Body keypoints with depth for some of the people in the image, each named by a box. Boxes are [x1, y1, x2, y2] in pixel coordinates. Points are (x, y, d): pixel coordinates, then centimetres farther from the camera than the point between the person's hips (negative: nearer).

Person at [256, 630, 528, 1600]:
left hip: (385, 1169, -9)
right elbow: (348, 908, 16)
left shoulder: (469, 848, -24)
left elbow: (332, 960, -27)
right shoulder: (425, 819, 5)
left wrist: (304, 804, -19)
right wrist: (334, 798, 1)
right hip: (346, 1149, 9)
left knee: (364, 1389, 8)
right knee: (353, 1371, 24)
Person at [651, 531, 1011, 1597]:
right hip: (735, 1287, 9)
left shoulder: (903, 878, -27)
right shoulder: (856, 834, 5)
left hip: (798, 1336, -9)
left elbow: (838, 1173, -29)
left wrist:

* * *

Required work – The expected answer is a word-for-word copy of every line from the one that contains "left shoulder: (903, 878, -27)" through the final line of the material.

Response for this exercise –
left shoulder: (903, 878, -27)
right shoulder: (856, 834, 5)
left hip: (798, 1336, -9)
left elbow: (838, 1173, -29)
left wrist:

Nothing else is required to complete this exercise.